Segment Start: Input for this task

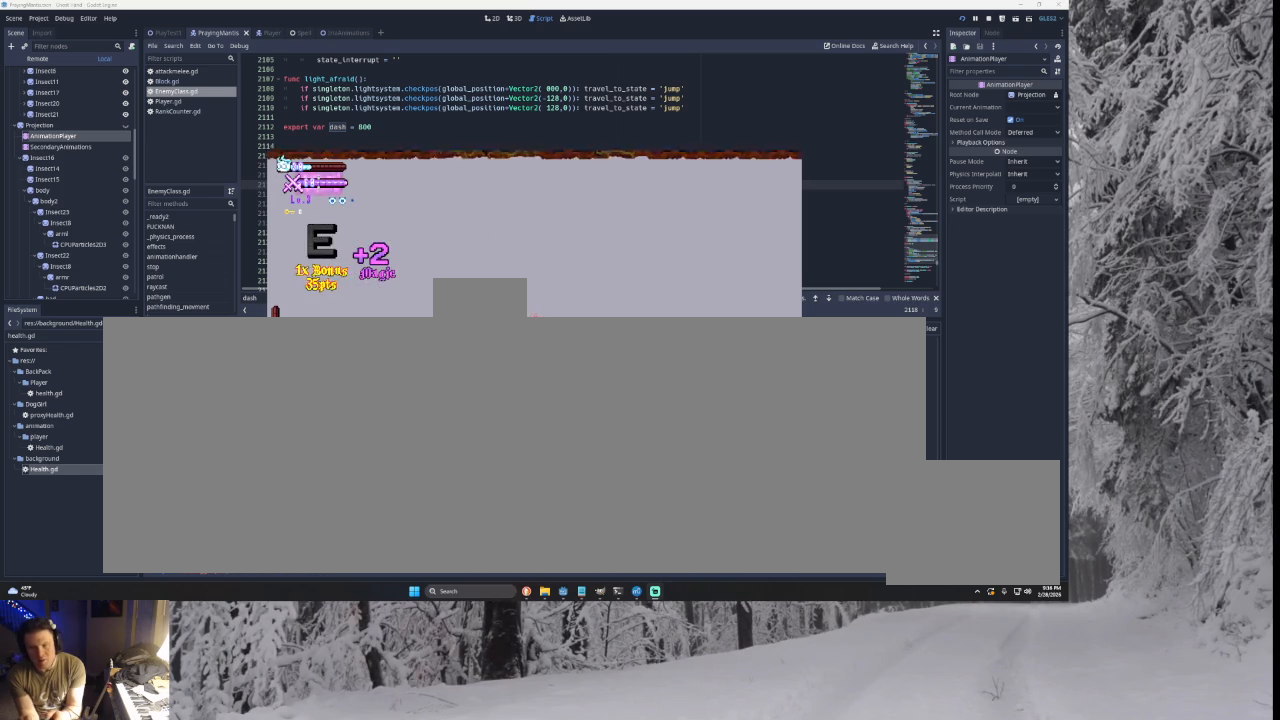
{"buttons": [], "left_stick": "left", "right_stick": "center", "events": [[33, "left_stick", "left"], [133, "right_stick", "down"], [333, "right_stick", "center"]]}
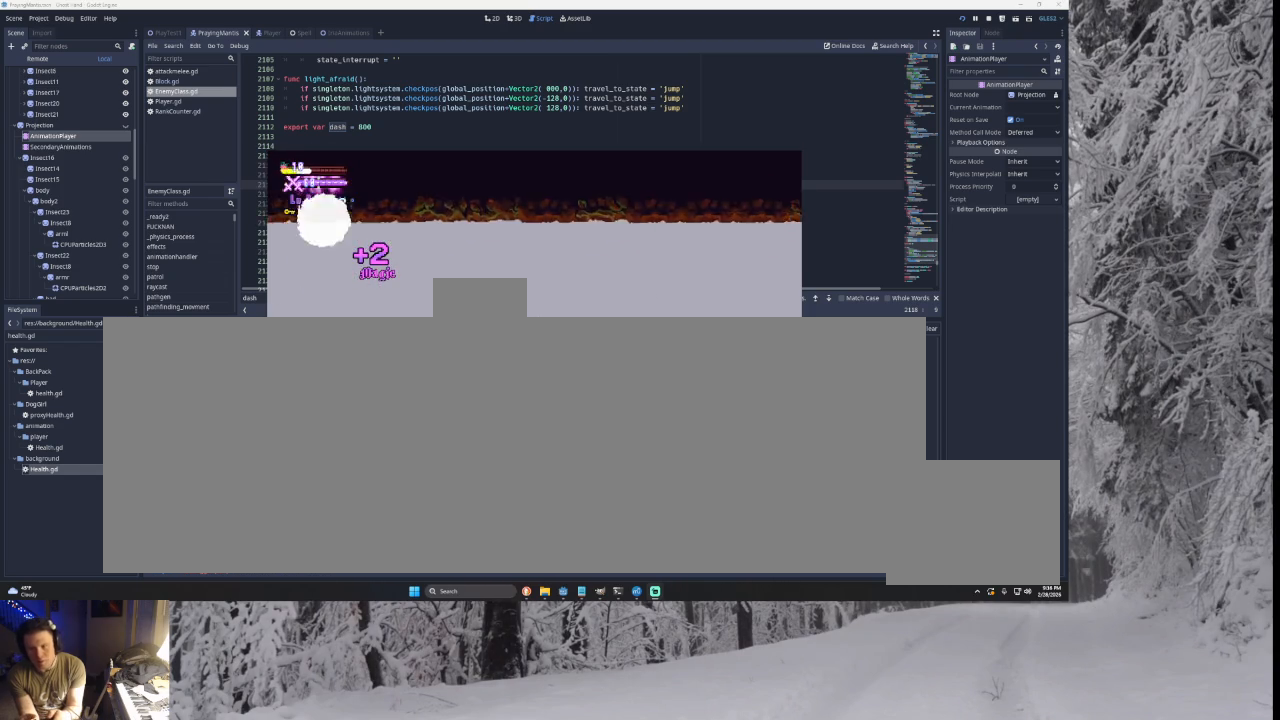
{"buttons": [], "left_stick": "center", "right_stick": "center", "events": [[267, "left_stick", "center"]]}
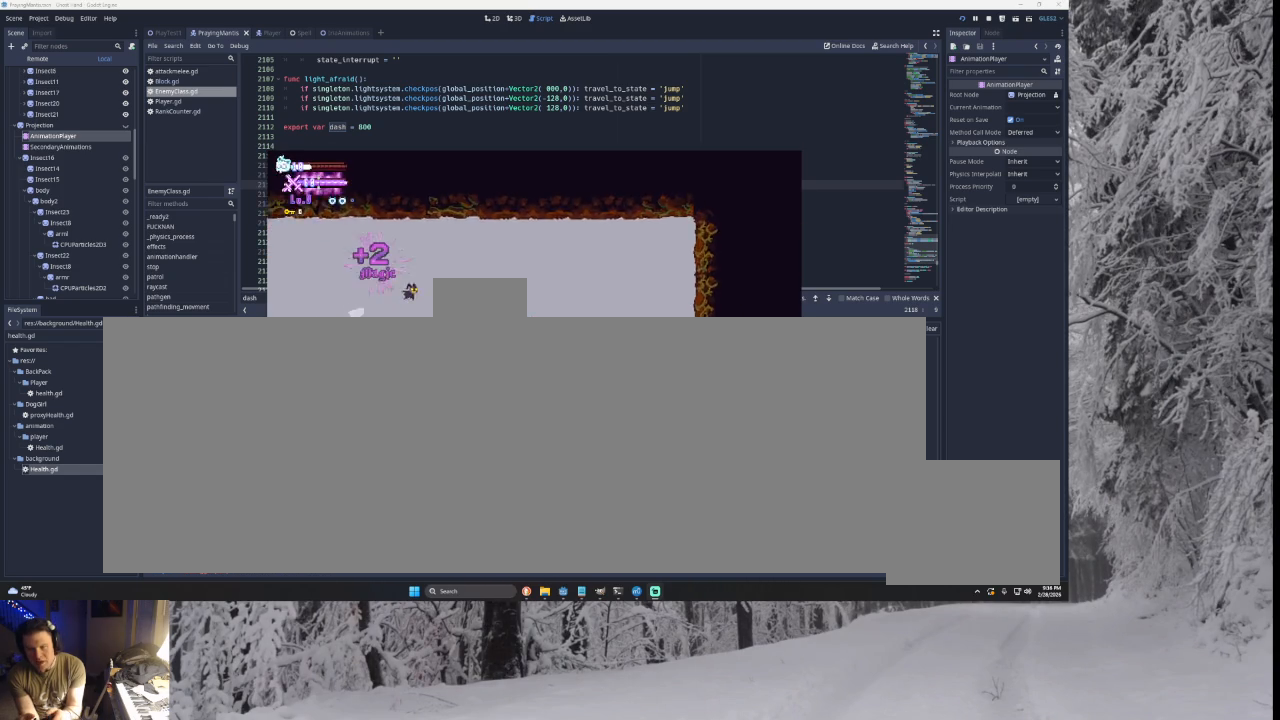
{"buttons": [], "left_stick": "center", "right_stick": "center", "events": []}
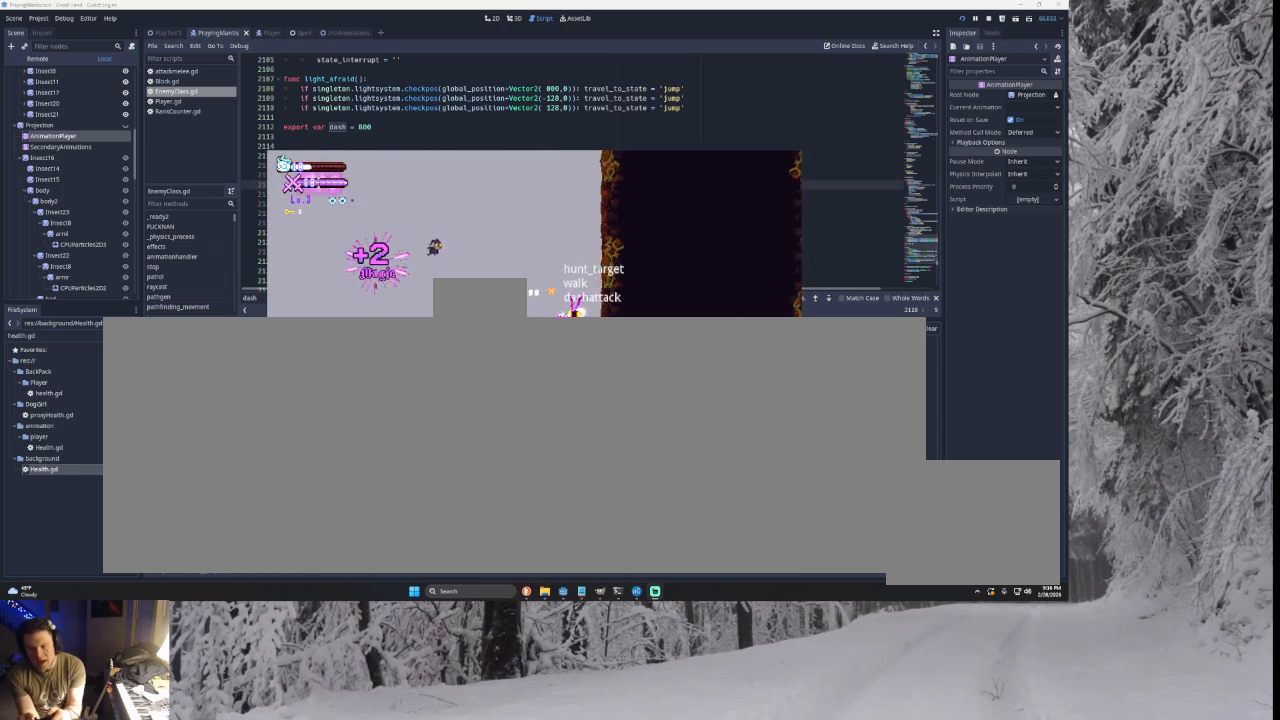
{"buttons": ["TRIANGLE"], "left_stick": "right", "right_stick": "center", "events": [[200, "left_stick", "left"], [400, "left_stick", "right"], [500, "TRIANGLE", "down"]]}
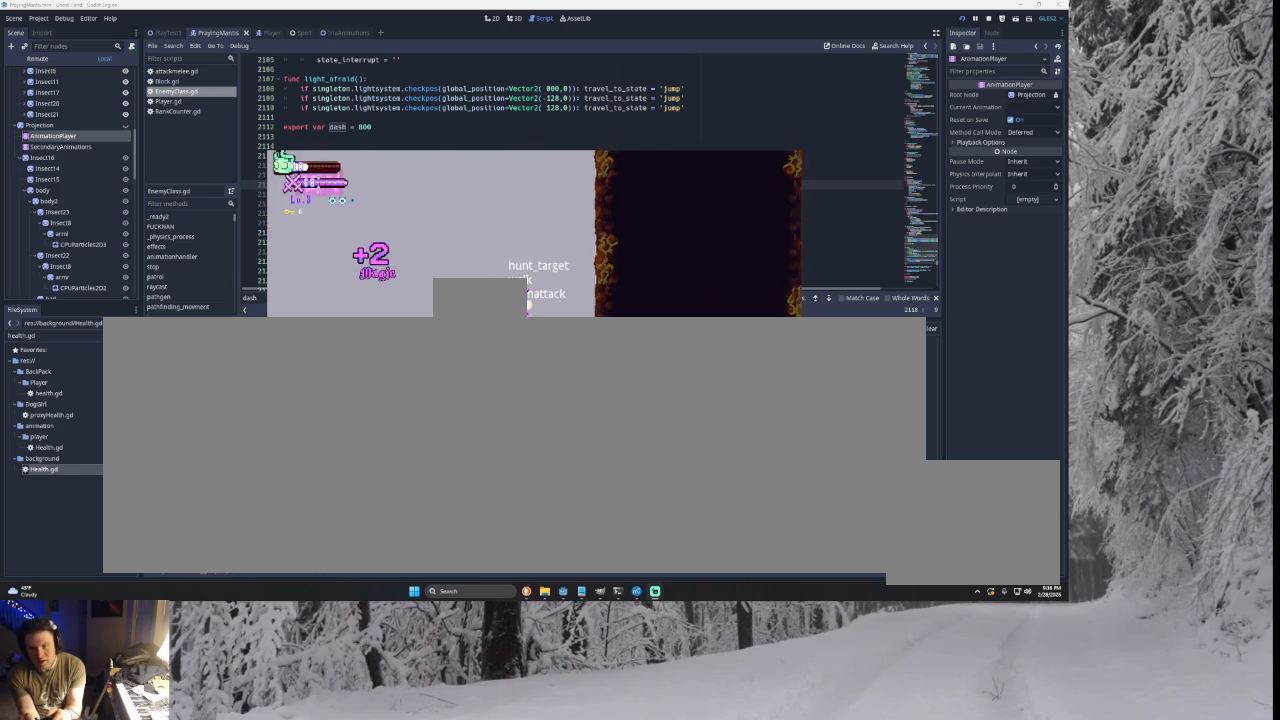
{"buttons": ["TRIANGLE"], "left_stick": "right", "right_stick": "center", "events": [[267, "TRIANGLE", "up"], [333, "TRIANGLE", "down"]]}
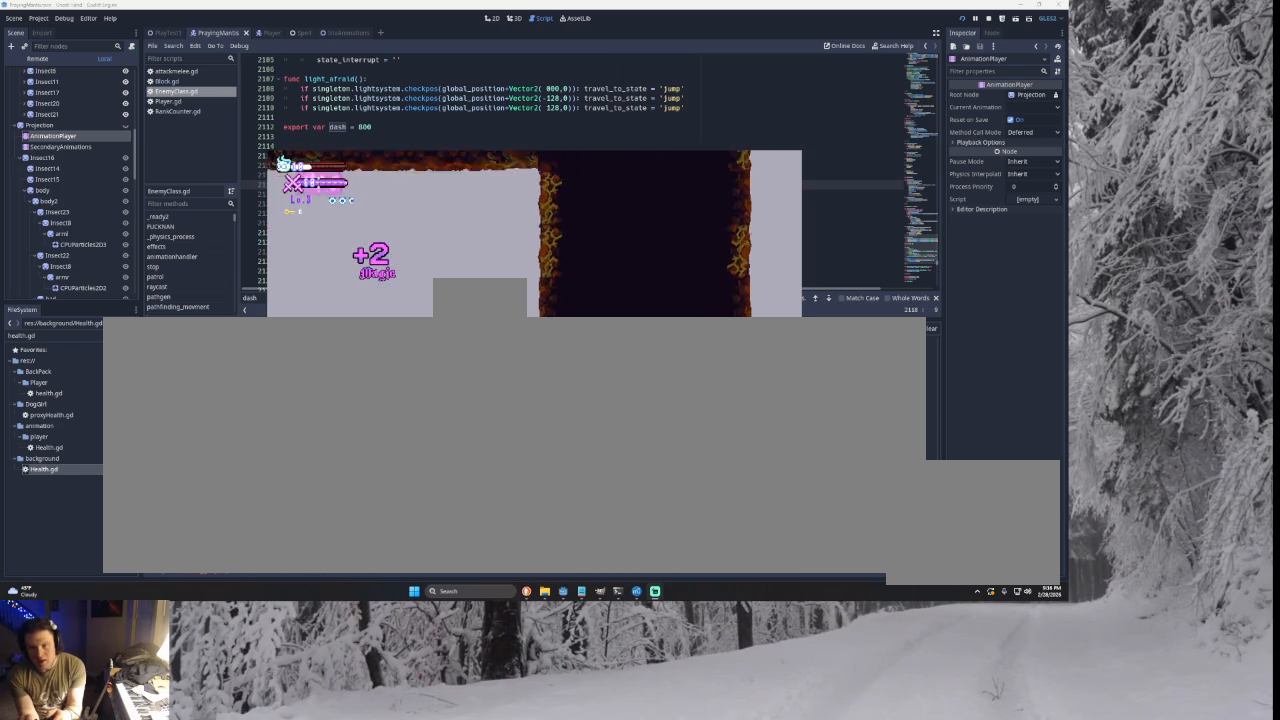
{"buttons": [], "left_stick": "left", "right_stick": "center", "events": [[67, "TRIANGLE", "up"], [133, "left_stick", "center"], [167, "TRIANGLE", "down"], [300, "left_stick", "left"], [467, "TRIANGLE", "up"]]}
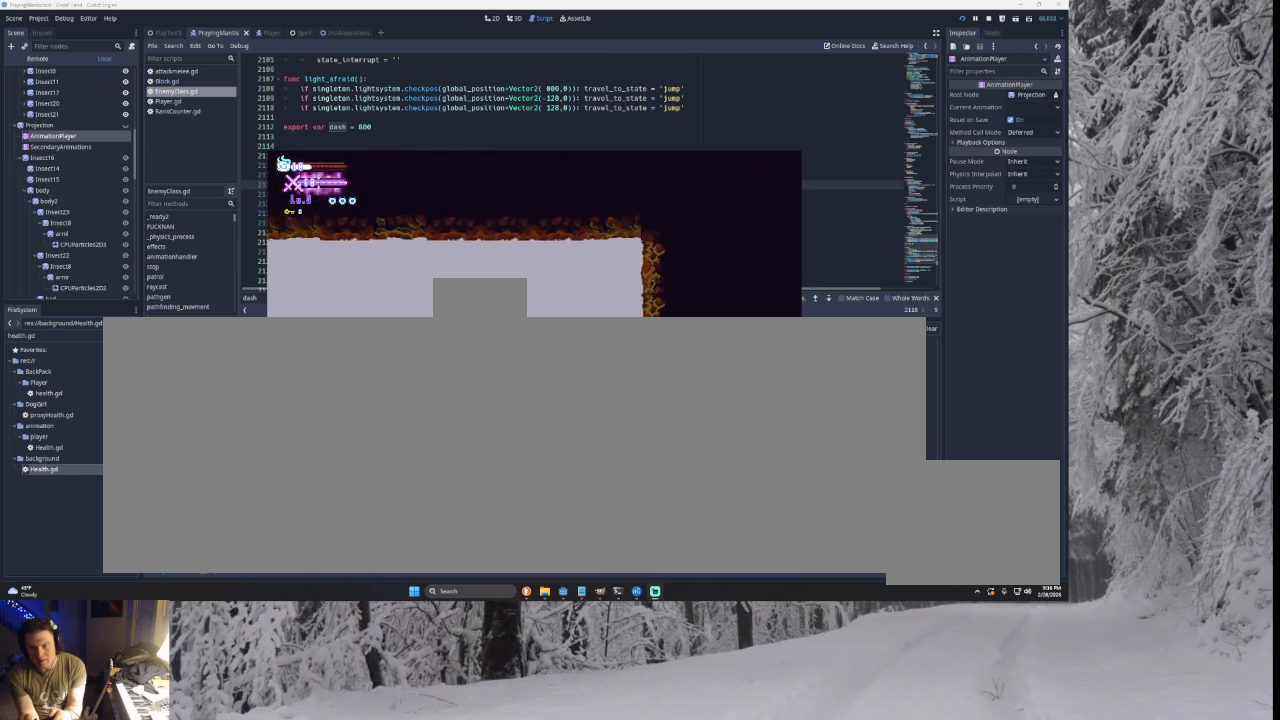
{"buttons": [], "left_stick": "left", "right_stick": "center", "events": []}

Segment End: Input for this task

◆ Assignment
Leave out the pictures and transcribe the entries above exactly.

◆ Exercise result
{"buttons": [], "left_stick": "left", "right_stick": "center", "events": [[33, "left_stick", "left"], [133, "right_stick", "down"], [333, "right_stick", "center"]]}
{"buttons": [], "left_stick": "center", "right_stick": "center", "events": [[267, "left_stick", "center"]]}
{"buttons": [], "left_stick": "center", "right_stick": "center", "events": []}
{"buttons": ["TRIANGLE"], "left_stick": "right", "right_stick": "center", "events": [[200, "left_stick", "left"], [400, "left_stick", "right"], [500, "TRIANGLE", "down"]]}
{"buttons": ["TRIANGLE"], "left_stick": "right", "right_stick": "center", "events": [[267, "TRIANGLE", "up"], [333, "TRIANGLE", "down"]]}
{"buttons": [], "left_stick": "left", "right_stick": "center", "events": [[67, "TRIANGLE", "up"], [133, "left_stick", "center"], [167, "TRIANGLE", "down"], [300, "left_stick", "left"], [467, "TRIANGLE", "up"]]}
{"buttons": [], "left_stick": "left", "right_stick": "center", "events": []}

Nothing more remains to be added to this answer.